What CBS has done to Star Trek is way, WAY worse... they took a high-concept intellectual sci-fi series in which humanity had transcended such petty things as racism, sexism, and petty warmongering and turned it into a lowbrow action series about a racist warmonger and garnished it with huge helpings of misandry.

I’m actually making a comparison between Luke and Picard, specifically their recent or planned treatments given what we already know.

But I have to disagree on your take about Luke.

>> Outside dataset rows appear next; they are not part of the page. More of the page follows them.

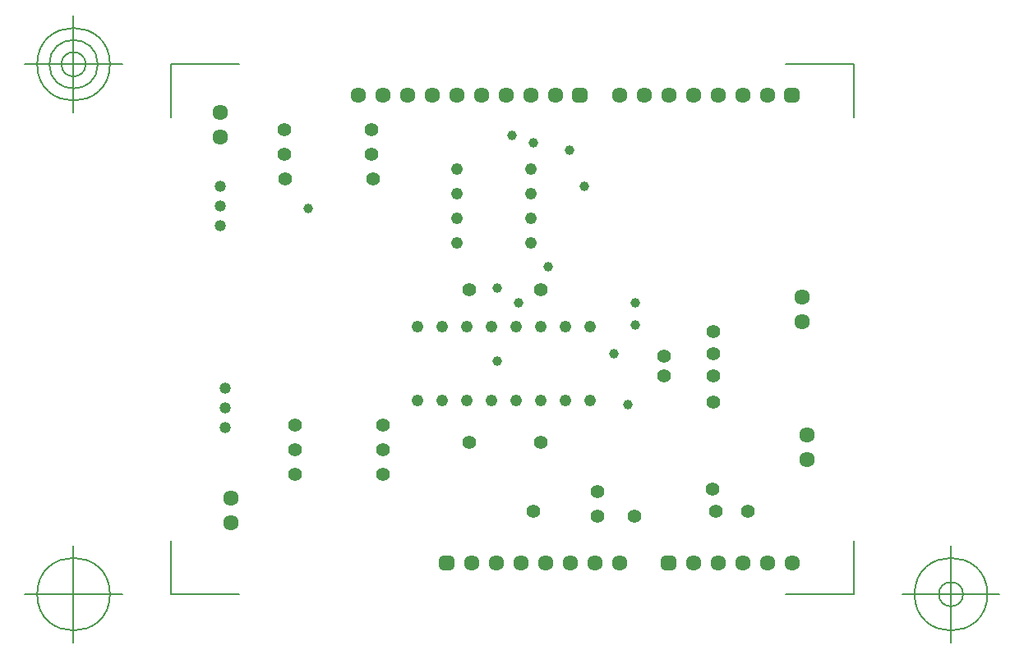
<source format=gbr>
G04 Generated by Ultiboard 13.0 *
%FSLAX34Y34*%
%MOMM*%

%ADD10C,0.0001*%
%ADD11C,0.1270*%
%ADD12C,1.1852*%
%ADD13C,1.6088*%
%ADD14R,0.5291X0.5291*%
%ADD15C,0.9949*%
%ADD16C,1.4224*%
%ADD17C,1.4000*%
%ADD18C,1.2446*%
%ADD19C,1.0000*%


G04 ColorRGB 9900CC for the following layer *
%LNSolder Mask Bottom*%
%LPD*%
G54D10*
G54D11*
X391160Y217001D02*
X391160Y271674D01*
X391160Y217001D02*
X461556Y217001D01*
X1095121Y217001D02*
X1024725Y217001D01*
X1095121Y217001D02*
X1095121Y271674D01*
X1095121Y763735D02*
X1095121Y709062D01*
X1095121Y763735D02*
X1024725Y763735D01*
X391160Y763735D02*
X461556Y763735D01*
X391160Y763735D02*
X391160Y709062D01*
X341160Y217001D02*
X241160Y217001D01*
X291160Y167001D02*
X291160Y267001D01*
X253660Y217001D02*
G75*
D01*
G02X253660Y217001I37500J0*
G01*
X1145121Y217001D02*
X1245121Y217001D01*
X1195121Y167001D02*
X1195121Y267001D01*
X1157621Y217001D02*
G75*
D01*
G02X1157621Y217001I37500J0*
G01*
X1182621Y217001D02*
G75*
D01*
G02X1182621Y217001I12500J0*
G01*
X341160Y763735D02*
X241160Y763735D01*
X291160Y713735D02*
X291160Y813735D01*
X253660Y763735D02*
G75*
D01*
G02X253660Y763735I37500J0*
G01*
X266160Y763735D02*
G75*
D01*
G02X266160Y763735I25000J0*
G01*
X278660Y763735D02*
G75*
D01*
G02X278660Y763735I12500J0*
G01*
G54D12*
X441960Y637540D03*
X441960Y596900D03*
X441960Y617220D03*
X447040Y388620D03*
X447040Y429260D03*
X447040Y408940D03*
G54D13*
X453242Y290682D03*
X453242Y316082D03*
X853440Y731520D03*
X980440Y731520D03*
X1005840Y731520D03*
X955040Y731520D03*
X904240Y731520D03*
X929640Y731520D03*
X878840Y731520D03*
X736600Y731520D03*
X762000Y731520D03*
X787400Y731520D03*
X685800Y731520D03*
X711200Y731520D03*
X660400Y731520D03*
X609600Y731520D03*
X635000Y731520D03*
X584200Y731520D03*
X853440Y248920D03*
X726440Y248920D03*
X701040Y248920D03*
X751840Y248920D03*
X802640Y248920D03*
X777240Y248920D03*
X828040Y248920D03*
X929640Y248920D03*
X955040Y248920D03*
X1005840Y248920D03*
X980440Y248920D03*
X1031240Y248920D03*
X1041400Y523240D03*
X1041400Y497840D03*
X1046480Y355600D03*
X1046480Y381000D03*
X441960Y714036D03*
X441960Y688636D03*
G54D14*
X1031240Y731520D03*
X812800Y731520D03*
X675640Y248920D03*
X904240Y248920D03*
G54D15*
X1028595Y728875D02*
X1033885Y728875D01*
X1033885Y734165D01*
X1028595Y734165D01*
X1028595Y728875D01*D02*
X810155Y728875D02*
X815445Y728875D01*
X815445Y734165D01*
X810155Y734165D01*
X810155Y728875D01*D02*
X672995Y246275D02*
X678285Y246275D01*
X678285Y251565D01*
X672995Y251565D01*
X672995Y246275D01*D02*
X901595Y246275D02*
X906885Y246275D01*
X906885Y251565D01*
X901595Y251565D01*
X901595Y246275D01*D02*
G54D16*
X949960Y487680D03*
X949960Y464780D03*
X949960Y441880D03*
G54D17*
X519600Y365760D03*
X609600Y365660D03*
X519600Y340360D03*
X609600Y340260D03*
X598000Y670560D03*
X508000Y670660D03*
X509440Y645160D03*
X599440Y645060D03*
X598000Y695960D03*
X508000Y696060D03*
X772160Y530860D03*
X698500Y530860D03*
X772160Y373380D03*
X698500Y373380D03*
X949960Y415120D03*
X949860Y325120D03*
X830580Y297180D03*
X868680Y297180D03*
X830580Y322580D03*
X899880Y462900D03*
X985520Y302260D03*
X952500Y302260D03*
X519600Y391160D03*
X609600Y391060D03*
X764540Y302260D03*
X899160Y441960D03*
G54D18*
X685800Y579120D03*
X762000Y604520D03*
X762000Y655320D03*
X762000Y629920D03*
X685800Y655320D03*
X685800Y604520D03*
X685800Y629920D03*
X762000Y579120D03*
X645160Y492760D03*
X695960Y416560D03*
X670560Y416560D03*
X721360Y416560D03*
X772160Y416560D03*
X746760Y416560D03*
X797560Y416560D03*
X822960Y416560D03*
X797560Y492760D03*
X721360Y492760D03*
X695960Y492760D03*
X670560Y492760D03*
X772160Y492760D03*
X746760Y492760D03*
X822960Y492760D03*
X645160Y416560D03*
G54D19*
X870000Y517500D03*
X750000Y517500D03*
X532500Y615000D03*
X780000Y555000D03*
X870000Y495000D03*
X765000Y682500D03*
X802500Y675000D03*
X847500Y465000D03*
X727500Y457500D03*
X727500Y532500D03*
X817500Y637500D03*
X742500Y690000D03*
X862500Y412500D03*

M02*

</source>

As I’ve said numerous times, Luke’s always been the guy to leap up whenever people (especially his friends) are in trouble, consequences be damned.  He did it when he realized Owen and Beru were in danger, he did it when he rescued Leia, he did it when he jumped into an X-Wing to take on a Death Star, he did it when he flew off to Bespin despite Yoda’s warnings, he did it when he didn’t wallow in self-pity and came up with plans to rescue Han from Jabba, and he did it when he volunteered for the Endor strike team without thinking it through.

Yes, other Jedi Masters failed royally.  But Yoda and Obi played the long game after their respective failures.  What was Luke’s excuse for hiding away?

Yeah, Luke screwed up during his moment of weakness with Kylo.  But how was it any worse than ignoring Yoda and Obi’s warnings, getting his ass handed to him, and finding out Mr. Embodiment of Dark Side Evil is your daddy?

Again, I don’t mind Luke failing, but I disagree with how they ignored all of his previous, well-established character traits.

Which seems to be exactly what’s happening here, with Picard running Section 31.  It absolutely flies in the face of everything we know about the man.